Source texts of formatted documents
■ ■ ■

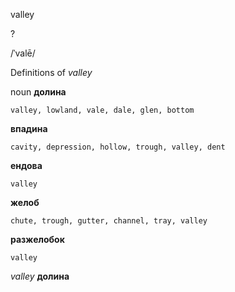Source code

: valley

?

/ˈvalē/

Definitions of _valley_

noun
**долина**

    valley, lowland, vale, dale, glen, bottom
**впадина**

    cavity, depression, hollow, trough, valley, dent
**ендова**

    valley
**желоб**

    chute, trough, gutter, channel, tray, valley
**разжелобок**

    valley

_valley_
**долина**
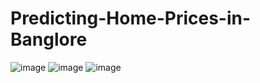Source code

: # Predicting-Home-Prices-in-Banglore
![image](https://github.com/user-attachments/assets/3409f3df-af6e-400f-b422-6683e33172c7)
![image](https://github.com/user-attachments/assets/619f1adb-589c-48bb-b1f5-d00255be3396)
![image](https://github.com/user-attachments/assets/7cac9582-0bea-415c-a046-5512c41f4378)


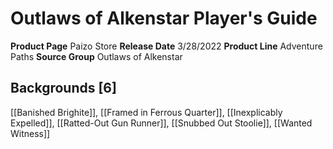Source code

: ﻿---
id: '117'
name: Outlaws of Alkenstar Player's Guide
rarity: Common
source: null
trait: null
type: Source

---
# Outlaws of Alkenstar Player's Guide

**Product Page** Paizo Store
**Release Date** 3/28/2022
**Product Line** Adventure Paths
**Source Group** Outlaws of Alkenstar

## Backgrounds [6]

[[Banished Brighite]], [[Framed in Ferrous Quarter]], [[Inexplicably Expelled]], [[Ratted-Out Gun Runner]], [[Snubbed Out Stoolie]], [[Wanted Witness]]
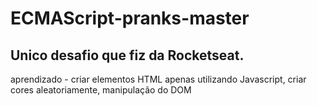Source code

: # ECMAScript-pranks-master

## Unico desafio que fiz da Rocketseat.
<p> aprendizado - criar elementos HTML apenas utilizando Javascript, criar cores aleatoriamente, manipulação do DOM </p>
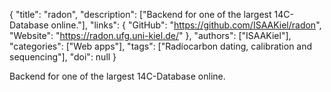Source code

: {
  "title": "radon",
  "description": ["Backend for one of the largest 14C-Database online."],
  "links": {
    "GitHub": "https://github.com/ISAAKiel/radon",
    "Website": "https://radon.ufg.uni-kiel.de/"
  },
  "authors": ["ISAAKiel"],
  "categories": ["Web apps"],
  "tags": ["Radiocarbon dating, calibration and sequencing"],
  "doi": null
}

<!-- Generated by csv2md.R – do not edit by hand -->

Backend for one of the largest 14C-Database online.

■ ■ ■

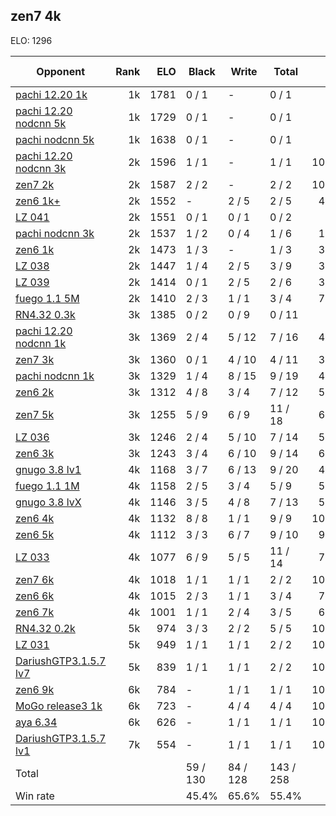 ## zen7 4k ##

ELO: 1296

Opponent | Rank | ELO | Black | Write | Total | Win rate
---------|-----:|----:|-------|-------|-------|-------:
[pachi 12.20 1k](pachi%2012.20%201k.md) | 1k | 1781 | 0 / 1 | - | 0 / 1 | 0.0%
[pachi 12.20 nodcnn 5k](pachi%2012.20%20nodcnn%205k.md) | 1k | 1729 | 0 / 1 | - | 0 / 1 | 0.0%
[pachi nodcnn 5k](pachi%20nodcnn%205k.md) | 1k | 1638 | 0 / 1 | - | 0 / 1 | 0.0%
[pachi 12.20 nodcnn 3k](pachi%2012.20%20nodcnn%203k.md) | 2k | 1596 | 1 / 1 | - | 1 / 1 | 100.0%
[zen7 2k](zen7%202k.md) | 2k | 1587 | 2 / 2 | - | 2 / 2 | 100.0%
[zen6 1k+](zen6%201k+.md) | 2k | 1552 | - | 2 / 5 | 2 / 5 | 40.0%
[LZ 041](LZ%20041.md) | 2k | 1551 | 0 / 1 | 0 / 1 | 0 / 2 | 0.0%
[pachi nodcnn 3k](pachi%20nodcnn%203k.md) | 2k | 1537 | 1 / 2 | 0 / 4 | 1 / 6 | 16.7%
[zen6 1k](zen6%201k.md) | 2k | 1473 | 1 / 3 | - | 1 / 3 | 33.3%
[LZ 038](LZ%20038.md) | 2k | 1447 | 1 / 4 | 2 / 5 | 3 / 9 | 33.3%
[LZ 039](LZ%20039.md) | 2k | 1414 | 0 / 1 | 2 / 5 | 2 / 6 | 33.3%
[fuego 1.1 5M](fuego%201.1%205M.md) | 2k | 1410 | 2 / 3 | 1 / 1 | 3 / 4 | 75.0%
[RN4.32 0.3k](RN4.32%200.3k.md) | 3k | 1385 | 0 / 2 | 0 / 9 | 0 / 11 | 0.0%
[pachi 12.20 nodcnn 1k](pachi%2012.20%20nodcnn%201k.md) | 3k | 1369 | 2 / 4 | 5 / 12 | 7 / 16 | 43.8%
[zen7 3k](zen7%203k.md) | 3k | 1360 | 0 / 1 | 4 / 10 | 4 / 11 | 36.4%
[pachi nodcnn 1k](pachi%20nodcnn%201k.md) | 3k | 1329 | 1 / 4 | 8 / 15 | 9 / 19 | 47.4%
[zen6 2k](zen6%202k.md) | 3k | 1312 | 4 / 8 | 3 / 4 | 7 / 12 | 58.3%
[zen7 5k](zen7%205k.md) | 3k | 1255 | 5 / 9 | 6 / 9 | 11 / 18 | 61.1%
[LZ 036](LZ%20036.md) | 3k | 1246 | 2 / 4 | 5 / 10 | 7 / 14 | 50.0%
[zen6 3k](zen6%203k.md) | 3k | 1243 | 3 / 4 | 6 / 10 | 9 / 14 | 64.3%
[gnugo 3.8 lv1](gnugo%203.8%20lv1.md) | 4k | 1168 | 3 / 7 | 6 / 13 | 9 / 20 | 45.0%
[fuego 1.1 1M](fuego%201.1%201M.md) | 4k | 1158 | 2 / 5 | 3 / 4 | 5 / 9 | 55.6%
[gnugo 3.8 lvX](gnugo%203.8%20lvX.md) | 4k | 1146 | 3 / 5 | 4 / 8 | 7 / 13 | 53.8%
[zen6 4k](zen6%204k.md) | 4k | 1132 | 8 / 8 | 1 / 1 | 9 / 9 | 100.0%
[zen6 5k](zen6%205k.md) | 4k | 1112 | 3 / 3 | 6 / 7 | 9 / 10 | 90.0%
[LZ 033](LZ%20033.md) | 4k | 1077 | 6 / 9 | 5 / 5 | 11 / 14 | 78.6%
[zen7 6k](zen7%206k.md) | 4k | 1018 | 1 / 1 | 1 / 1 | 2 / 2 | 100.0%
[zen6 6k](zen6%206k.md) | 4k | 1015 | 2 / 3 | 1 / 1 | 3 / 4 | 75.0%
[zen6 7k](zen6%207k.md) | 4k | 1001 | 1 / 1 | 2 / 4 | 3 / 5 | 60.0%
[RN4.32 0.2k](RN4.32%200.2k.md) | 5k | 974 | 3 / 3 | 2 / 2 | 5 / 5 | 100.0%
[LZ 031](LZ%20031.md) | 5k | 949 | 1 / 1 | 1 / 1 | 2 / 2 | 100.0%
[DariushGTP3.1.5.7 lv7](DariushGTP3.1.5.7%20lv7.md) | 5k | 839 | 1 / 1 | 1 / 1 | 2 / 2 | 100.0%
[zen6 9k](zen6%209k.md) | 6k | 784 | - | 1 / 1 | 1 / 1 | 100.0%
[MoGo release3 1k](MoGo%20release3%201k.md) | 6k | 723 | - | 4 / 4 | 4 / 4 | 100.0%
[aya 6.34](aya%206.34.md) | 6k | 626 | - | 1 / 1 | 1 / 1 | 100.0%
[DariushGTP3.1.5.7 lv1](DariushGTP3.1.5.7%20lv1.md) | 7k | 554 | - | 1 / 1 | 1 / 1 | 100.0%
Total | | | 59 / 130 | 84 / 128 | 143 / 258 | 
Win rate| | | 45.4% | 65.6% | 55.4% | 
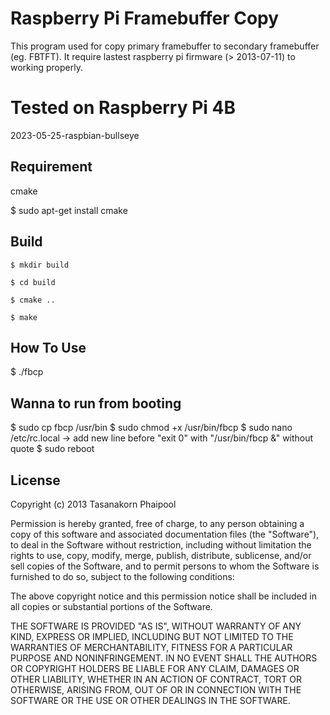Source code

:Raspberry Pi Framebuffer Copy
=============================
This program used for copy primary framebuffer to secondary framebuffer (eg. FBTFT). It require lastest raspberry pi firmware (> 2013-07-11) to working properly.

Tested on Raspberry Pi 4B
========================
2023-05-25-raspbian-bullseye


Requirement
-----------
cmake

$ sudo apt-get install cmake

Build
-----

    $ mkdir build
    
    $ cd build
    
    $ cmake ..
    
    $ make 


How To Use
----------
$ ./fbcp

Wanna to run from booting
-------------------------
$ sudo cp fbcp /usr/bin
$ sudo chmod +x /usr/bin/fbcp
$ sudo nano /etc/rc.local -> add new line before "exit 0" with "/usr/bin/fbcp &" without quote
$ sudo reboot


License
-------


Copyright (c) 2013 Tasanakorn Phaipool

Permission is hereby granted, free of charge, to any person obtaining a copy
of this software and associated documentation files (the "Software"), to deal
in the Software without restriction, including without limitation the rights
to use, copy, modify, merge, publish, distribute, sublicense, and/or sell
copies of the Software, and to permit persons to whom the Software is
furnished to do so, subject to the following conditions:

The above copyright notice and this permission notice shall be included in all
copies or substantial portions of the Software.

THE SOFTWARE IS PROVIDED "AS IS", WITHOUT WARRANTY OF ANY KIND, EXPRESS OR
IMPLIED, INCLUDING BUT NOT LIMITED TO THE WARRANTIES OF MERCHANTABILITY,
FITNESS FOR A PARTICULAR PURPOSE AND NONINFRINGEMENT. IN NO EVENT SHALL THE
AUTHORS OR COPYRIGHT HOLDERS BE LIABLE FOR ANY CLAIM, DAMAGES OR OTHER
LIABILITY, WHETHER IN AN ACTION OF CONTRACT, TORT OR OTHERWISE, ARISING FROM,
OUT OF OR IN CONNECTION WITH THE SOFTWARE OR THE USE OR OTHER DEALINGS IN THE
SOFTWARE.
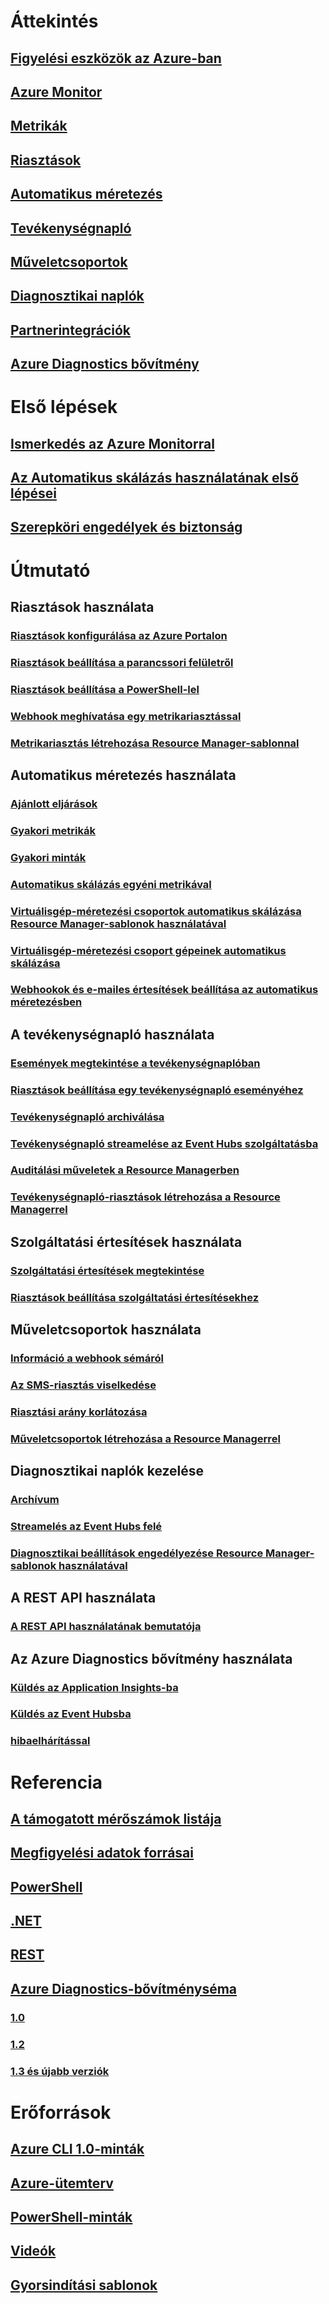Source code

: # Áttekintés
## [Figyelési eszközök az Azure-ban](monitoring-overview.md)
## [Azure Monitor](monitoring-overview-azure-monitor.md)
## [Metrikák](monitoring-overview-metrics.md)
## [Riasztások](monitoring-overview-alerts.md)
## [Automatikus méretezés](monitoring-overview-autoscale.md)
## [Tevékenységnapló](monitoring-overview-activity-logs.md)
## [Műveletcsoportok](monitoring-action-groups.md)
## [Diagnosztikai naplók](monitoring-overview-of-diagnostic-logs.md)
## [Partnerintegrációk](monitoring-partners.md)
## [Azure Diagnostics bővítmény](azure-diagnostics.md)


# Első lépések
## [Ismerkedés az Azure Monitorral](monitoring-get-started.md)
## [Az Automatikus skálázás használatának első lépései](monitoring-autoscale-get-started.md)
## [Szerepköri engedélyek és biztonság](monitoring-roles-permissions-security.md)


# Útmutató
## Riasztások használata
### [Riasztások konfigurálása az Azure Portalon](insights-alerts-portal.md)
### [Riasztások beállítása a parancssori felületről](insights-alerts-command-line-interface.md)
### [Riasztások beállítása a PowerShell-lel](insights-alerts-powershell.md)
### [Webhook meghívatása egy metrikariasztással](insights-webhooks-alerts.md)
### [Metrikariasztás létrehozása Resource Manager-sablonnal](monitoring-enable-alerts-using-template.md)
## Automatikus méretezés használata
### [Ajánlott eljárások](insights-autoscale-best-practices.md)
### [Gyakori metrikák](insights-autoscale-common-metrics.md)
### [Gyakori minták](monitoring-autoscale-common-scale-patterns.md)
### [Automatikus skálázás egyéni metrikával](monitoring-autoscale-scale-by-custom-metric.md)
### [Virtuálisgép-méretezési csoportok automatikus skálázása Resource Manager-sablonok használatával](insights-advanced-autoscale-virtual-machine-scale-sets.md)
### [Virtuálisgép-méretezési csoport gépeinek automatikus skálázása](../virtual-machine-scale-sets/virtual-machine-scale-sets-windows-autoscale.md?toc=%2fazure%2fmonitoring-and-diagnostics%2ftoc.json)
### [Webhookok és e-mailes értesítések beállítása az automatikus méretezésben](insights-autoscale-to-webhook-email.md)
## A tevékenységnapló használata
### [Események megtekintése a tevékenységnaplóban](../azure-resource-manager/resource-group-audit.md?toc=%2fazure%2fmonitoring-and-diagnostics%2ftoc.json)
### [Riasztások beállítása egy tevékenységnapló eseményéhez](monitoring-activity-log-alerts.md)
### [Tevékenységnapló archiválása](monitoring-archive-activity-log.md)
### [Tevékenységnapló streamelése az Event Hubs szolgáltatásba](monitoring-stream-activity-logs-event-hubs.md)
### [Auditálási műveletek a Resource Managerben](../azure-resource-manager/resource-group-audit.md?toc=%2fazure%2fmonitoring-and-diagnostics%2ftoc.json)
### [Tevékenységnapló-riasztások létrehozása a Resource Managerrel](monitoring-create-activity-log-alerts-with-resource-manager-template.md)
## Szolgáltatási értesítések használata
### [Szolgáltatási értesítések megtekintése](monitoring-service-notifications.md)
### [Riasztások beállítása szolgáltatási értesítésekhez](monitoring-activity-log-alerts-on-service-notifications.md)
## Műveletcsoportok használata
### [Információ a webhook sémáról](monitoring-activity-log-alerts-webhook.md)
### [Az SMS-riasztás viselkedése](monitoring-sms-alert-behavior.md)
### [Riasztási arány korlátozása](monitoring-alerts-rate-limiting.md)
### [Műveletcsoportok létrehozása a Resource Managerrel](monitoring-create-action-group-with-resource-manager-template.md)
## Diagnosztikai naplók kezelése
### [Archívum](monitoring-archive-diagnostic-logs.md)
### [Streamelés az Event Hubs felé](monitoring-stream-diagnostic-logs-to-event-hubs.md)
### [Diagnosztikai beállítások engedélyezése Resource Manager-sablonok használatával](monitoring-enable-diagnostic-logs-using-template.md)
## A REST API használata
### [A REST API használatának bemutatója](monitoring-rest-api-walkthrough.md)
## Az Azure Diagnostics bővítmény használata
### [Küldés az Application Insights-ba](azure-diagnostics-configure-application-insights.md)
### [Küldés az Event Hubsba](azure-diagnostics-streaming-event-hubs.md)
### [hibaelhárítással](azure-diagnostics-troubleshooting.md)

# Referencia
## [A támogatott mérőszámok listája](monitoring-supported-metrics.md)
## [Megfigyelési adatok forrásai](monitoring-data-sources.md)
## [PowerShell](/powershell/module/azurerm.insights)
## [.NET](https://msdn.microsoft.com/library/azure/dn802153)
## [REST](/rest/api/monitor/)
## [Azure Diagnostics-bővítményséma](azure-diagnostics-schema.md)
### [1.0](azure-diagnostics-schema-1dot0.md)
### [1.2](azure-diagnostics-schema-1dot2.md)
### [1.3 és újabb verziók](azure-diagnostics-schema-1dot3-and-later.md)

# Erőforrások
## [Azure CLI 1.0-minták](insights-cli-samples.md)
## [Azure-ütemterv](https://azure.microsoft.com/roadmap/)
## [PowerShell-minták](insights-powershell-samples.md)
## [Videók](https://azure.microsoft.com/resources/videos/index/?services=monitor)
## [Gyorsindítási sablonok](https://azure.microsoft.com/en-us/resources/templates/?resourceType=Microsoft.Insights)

■ ■ ■

Copy out the lines starting with the one that contains "# Első lépések" and continuing through the one that contains "## [Szerepköri engedélyek", keeping every character unchanged.

# Első lépések
## [Ismerkedés az Azure Monitorral](monitoring-get-started.md)
## [Az Automatikus skálázás használatának első lépései](monitoring-autoscale-get-started.md)
## [Szerepköri engedélyek és biztonság](monitoring-roles-permissions-security.md)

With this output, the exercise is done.